Europe will continue to be anxious over its identity, in the face of immigration and the fear that separate unintegrated communities are growing up. Early in the new year France will decide whether to ban the burka. There may be legal challenges in Switzerland to the ban on minarets.

The Tories in Britain

If the Tories win the election (probably in May) how will they act in power towards Europe? How willing will they be to expend capital on trying to wrest back powers from Brussels? Will they regret not being a member of the centre-right EPP bloc and losing influence?

Silvio Berlusconi

2009 was a horrible year for the Italian prime minister. Will he bounce back and will Italy become dangerously divided?

The EU budget

It grew again last year, but countries may resist paying more when they are busy paying down their debt. Expect scrutiny of EU spending and an argument once again over the dominant slice of the budget taken by the Common Agricultural Policy.

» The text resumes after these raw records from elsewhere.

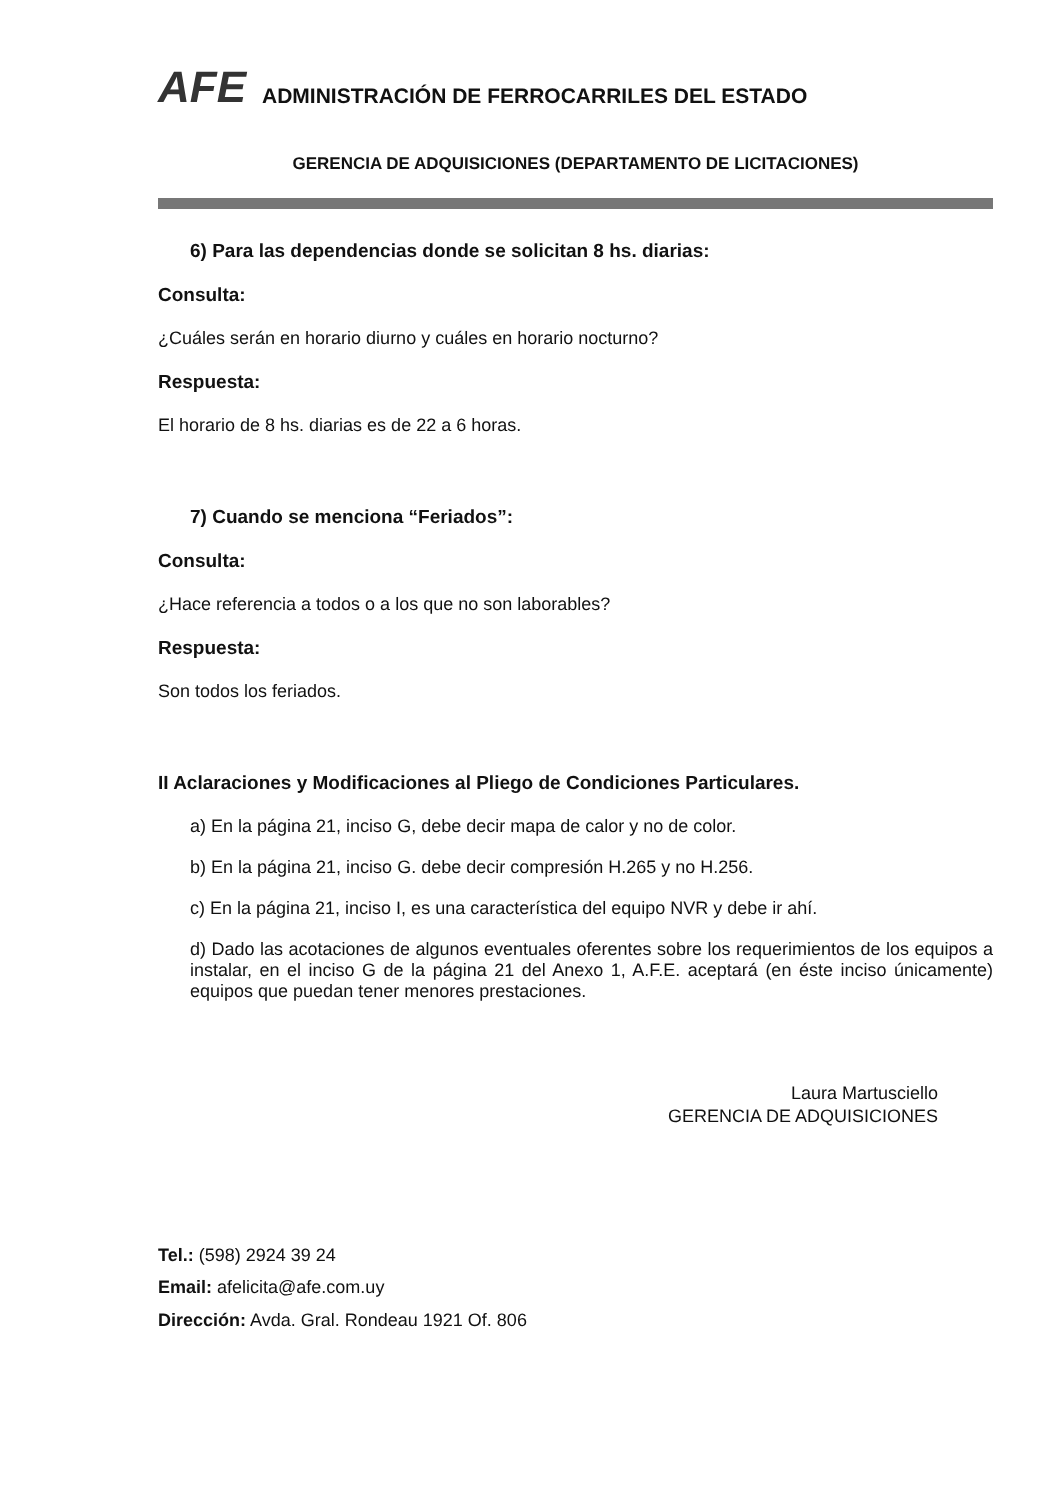AFE ADMINISTRACIÓN DE FERROCARRILES DEL ESTADO
GERENCIA DE ADQUISICIONES (DEPARTAMENTO DE LICITACIONES)
6) Para las dependencias donde se solicitan 8 hs. diarias:
Consulta:
¿Cuáles serán en horario diurno y cuáles en horario nocturno?
Respuesta:
El horario de 8 hs. diarias es de 22 a 6 horas.
7) Cuando se menciona “Feriados”:
Consulta:
¿Hace referencia a todos o a los que no son laborables?
Respuesta:
Son todos los feriados.
II Aclaraciones y Modificaciones al Pliego de Condiciones Particulares.
a) En la página 21, inciso G, debe decir mapa de calor y no de color.
b) En la página 21, inciso G. debe decir compresión H.265 y no H.256.
c) En la página 21, inciso I, es una característica del equipo NVR y debe ir ahí.
d) Dado las acotaciones de algunos eventuales oferentes sobre los requerimientos de los equipos a instalar, en el inciso G de la página 21 del Anexo 1, A.F.E. aceptará (en éste inciso únicamente) equipos que puedan tener menores prestaciones.
Laura Martusciello
GERENCIA DE ADQUISICIONES
Tel.: (598) 2924 39 24
Email: afelicita@afe.com.uy
Dirección: Avda. Gral. Rondeau 1921 Of. 806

Europe will watch the Ukrainian elections anxiously to see if instability leads to another crisis with Russia and an interruption in gas supplies.

The environment

Finally, how will we judge whether Europe is serious about managing the environment? My pick is the bluefin tuna. That may be the litmus test of how serious the EU is in protecting species under threat.

I will take a break until 3 January, unless events intervene.To those who have enjoyed my blog: Thank you. To those who have disagreed: We will all have another chance to debate further in 2010. Happy New Year!